CoreWeave Redux
CoreWeave dropped their S-1 on March 3rd, making it one of the first AI-wave companies to file for IPO (Cerebras might postpone IPO plans due to CFIUS review over their G42 deal). I say AI-wave company, because not too long ago they were a crypto company offering GPU rigs for mining bitcoin, who pivoted to fulfilling AI demand after crypto cratered in 2019. They pivoted so hard, that their crypto past doesn’t even show up as a key milestone.

It’s a uniquely interesting company as it’s core business is renting out 250,000+ units of what might be one of the fastest depreciating hardware assets in recent times on its balance sheet. This massive GPU fleet represents both CoreWeave’s greatest strength and potentially its greatest vulnerability - and this makes their S-1 particularly worth examining.
Some stray observations:
Explosive Growth

That’s 737% in revenue growth from FY23 to FY24 and a CAGR of 875% from FY22 to FY24. These numbers are bonkers enough to warrant a deeper look. Byrne notes:
The sample size is small, but striking: companies that set revenue growth rate records, like Compaq, Zynga, and Groupon, often do this because they can scale fast on somebody else’s platform. Compaq was the fastest company ever to reach the Fortune 500 list (four years after founding). It built IBM-compatible PCs using Microsoft’s OS. Groupon was founded in 2008 and hit $713m in sales in 2010. It grew by voraciously paying up for leads on Facebook and other digital channels. Zynga had a similar trajectory; it was founded a year earlier, and hit $579m in sales by 2010. Zynga, too, used Facebook. In their case, it was Facebook’s platform and organic social features, more so than ads, that made Zynga’s model work.
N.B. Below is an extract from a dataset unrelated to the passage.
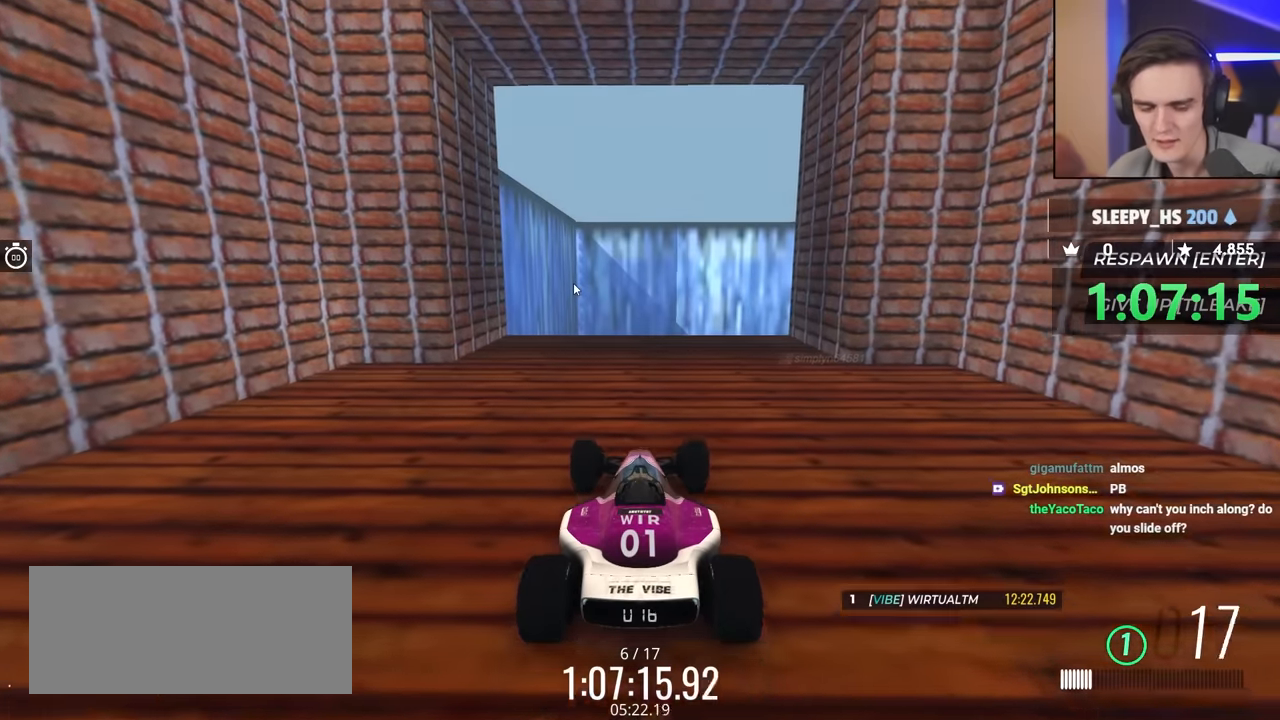
{"keys": ["left", "up"], "events": [[450, "left", "down"]]}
Companies that build durable businesses grow more slowly, and there’s a reason: Compaq, Groupon, and Zynga all figured out their unit economics quickly, and because they were interacting with large platforms, they could scale arbitrarily fast. Once Compaq knew how much it cost to get commodity PC parts, assemble them, and install Windows, it could multiply that number by hundreds of thousands of PCs and know roughly what kind of profit it could make. And Microsoft and Intel had no trouble producing additional processors or copies of Windows.
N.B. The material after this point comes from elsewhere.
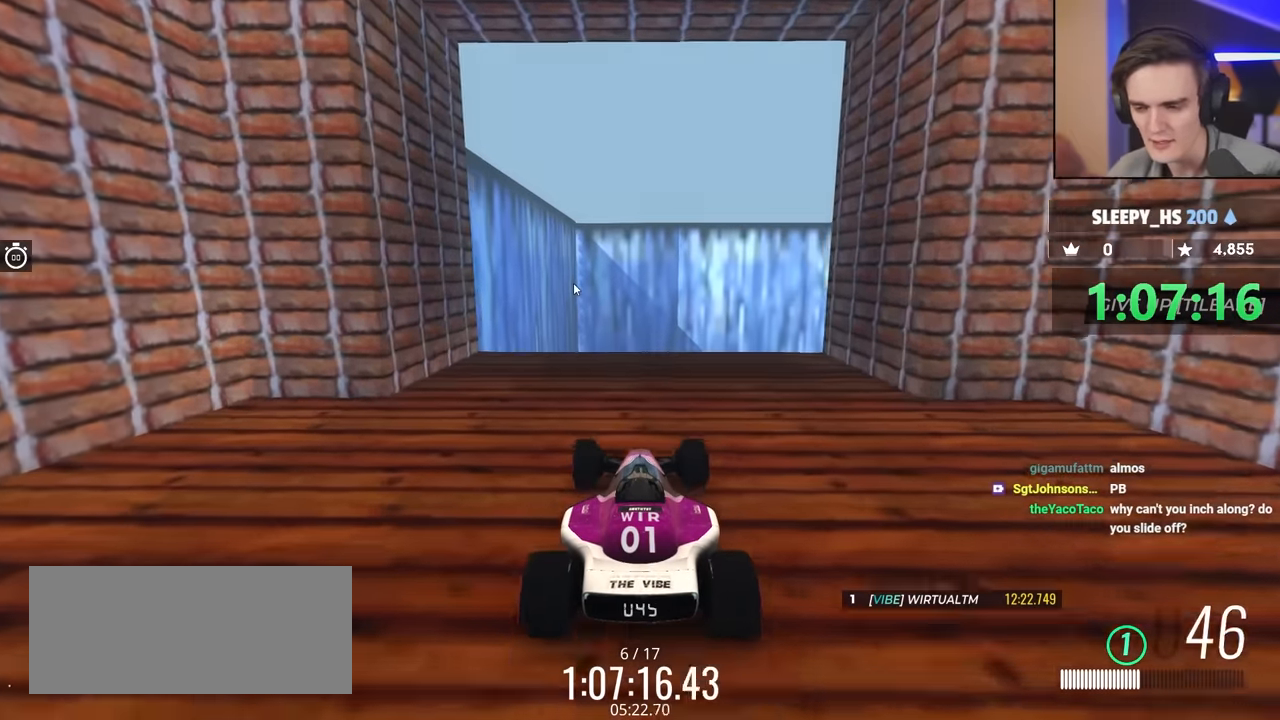
{"keys": ["up"], "events": [[50, "left", "up"]]}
The pattern repeats often enough that it might be an economic law: if you can build a company that scales fast by consuming some kind of input that’s a) sold by one company, and b) that appears to have perfectly inelastic pricing, then what that company will do is use its superior competitive position to eliminate your profits, either nicely by charging enough money to wipe out your margin or cruelly by encouraging other competitors to duplicate your easily-copied model.
Build Out
CoreWeave has pursued an asset-light approach to physical infrastructure, leasing all of its data centers and office locations rather than building from scratch. In one of their larger expansion moves, CoreWeave planned to spend $1.2bn to acquire 70MW of data center space from Core Scientific in Denton, Texas. For context, industry estimates suggest it costs approximately $1bn to build a 100MW center from the ground up. CoreWeave’s acquisition strategy reflects both the premium they’re willing to pay for speed-to-market and the intense competition for AI-ready infrastructure with sufficient power capacity. Energy availability is the most critical bottleneck, and CoreWeave seems willing to pay a hefty premium.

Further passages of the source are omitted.